Scott Sharpe, Maria Hynes and Robert
Fagan - Beat me, Whip me, Spank me, Just Make it Right Again: beyond
the didactic masochism of global resistance
Critics of globalisation maintain a somewhat ambiguous relationship
to the net. Any use of the internet for the purposes of criticising
global processes and the institutions of global governance necessarily
acknowledges its participation in these very processes. But what
is the nature of such participation? To the extent that critics
of globalisation espy in the internet a means of making a difference,
precisely what kind of difference is this? Seen primarily as a representational
and a didactic tool, the internet may be put to the service of an
idealist politics, enabling truths, otherwise obscured, to see the
light of day. Yet such a strategy, it is argued, is bound to a certain
repetition that may deny resistance its fully positive power. The
paper contrasts two distinct strategic uses of the net in order
to open up to a different understanding of the political potential
of the internet. For the superunion, the International Union of
Food, Agriculture, Hotel, Restaurant, Catering, Tobacco and Allied
Workers’ Associations (IUF), the internet represents a means
of reaching the broadest possible public audience, so as to lessen
the hold of the ideology of global capital. The use of the internet
by the loose alliance of culture jammers known as the Yes Men calls
for an alternative understanding of what it means to make a difference
to the contemporary scene. We argue that their use of the net for
the purposes of resistance calls into question the representational
model and its associated politics.
Felicity Colman and Christian McRea
- Gestures Towards the Digital Maypole
To paraphrase Blanchot: We are not learned; we are not ignorant.

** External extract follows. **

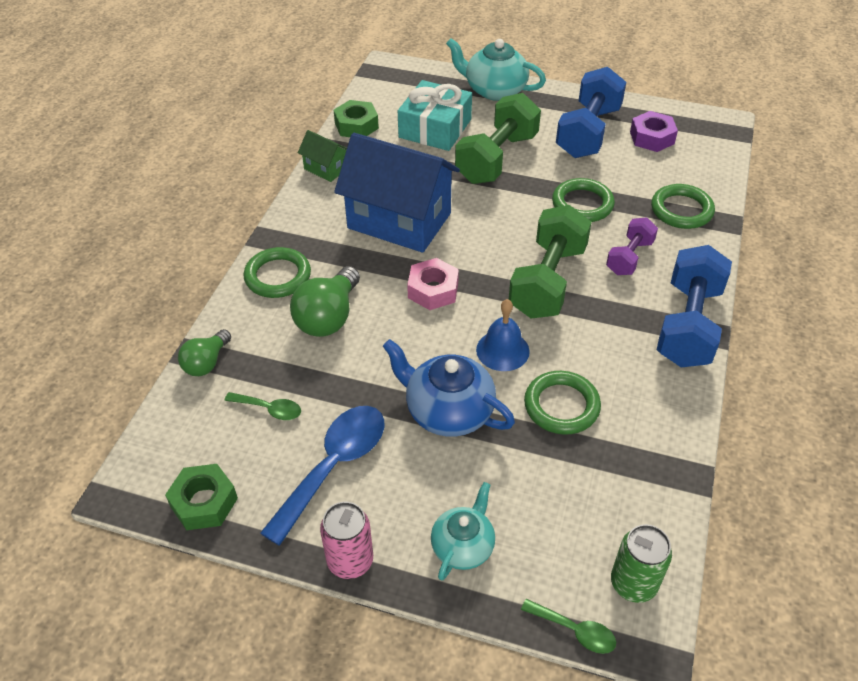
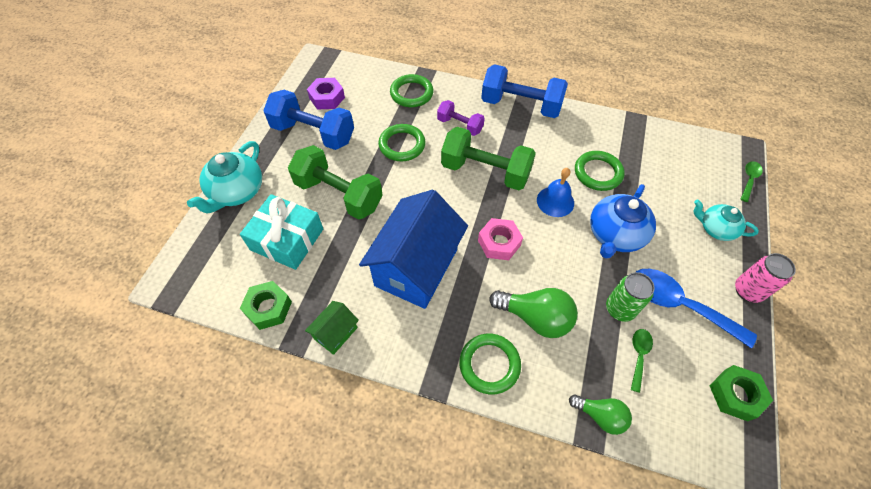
camera: 90 degrees left, 10 degrees up
green can [611,524,672,603] -> green can moved to [606,272,655,322]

We have known joys. That is saying too little: We are alive, and
this life gives us the greatest pleasure. The intensities afforded
by mobile communication can be thought of as an extension of the
styles and gestures already materialised by multiple maypole cultures,
pre-digital community forms and the very clustered natures of speech
and being. In his Critique of Judgment, Kant argues that
the information selection process at the heart of communication
is one of the fundamental activities of any aesthetically produced
knowledge form. From this radial point, "Gestures Towards The
Digital Maypole" begins the process of reorganising conceptions
of modalities of communication around the absent centre and the
affective realms that form through the movement of information-energy,
like sugar in a hurricane.
Larissa Hjorth - Locating Mobility:
Practices of co-presence and the persistence of the postal metaphor
in SMS/ MMS mobile phone customization in Melbourne
One of the marked features of ICT’s (Information and Communication
Technologies) mobility (literal and electronic) is the
role of customization in location (Castells, 2001;
Manovich, 2001). When we think of "customizing" mobile
phones we often summon up an image of techno-savvy places such as
Tokyo where the outside of the mobile phone (keitai) is
adorned with a plethora of cute (kawaii) characters in,
for example, the style of Hello Kitty. Indeed, much of the Asia-Pacific
region seems characterized by seemingly every form of mobile phone
adornment. One could be mistaken, then, for thinking that Melbourne
is out of place in the mobile flows of the region. However, Melbourne
demonstrates that customization can also occur inside the
mobile phone. Customization is not just a matter of wallpapers and
ringtones. It is also the case that customizing of applications
such as SMS (Short Message Service) speaks of specific processes
of subjectivity, cultural capital (Bourdieu, 1984[1979]; McVeigh,
2003) and locality (Massey, 1993). Such internal customization operates
as an important mode for users to become active producers
in the extension of conventions of the emerging genre.
Once just an application used for its simplicity and affordability,
SMS has grown to be an enduring mode of mobile phone communication
(Goggin, 2004). The resilience and evolution of SMS practices has
resulted in it surpassing the role of a "making-do" application;
SMS has grown to accommodate particular modes of etiquette and to
signify gestures of intimacy. I argue that SMS customization is
central to a personalizing and localizing of remediated technologies
(Bolter and Grusin, 1999) that is best understood as a persistence
of the postal metaphor. As a remediated genre reminiscent of such
genres as the 18th century visiting card (Milne, 2004), SMS and
its practices of co-presence need to be understood in terms of earlier
genres of telepresence and intimacy . In order to discuss some of
the contemporary practices of co-presence in the light of the postal,
I turn to a sample study of Melbournian mobile phone users.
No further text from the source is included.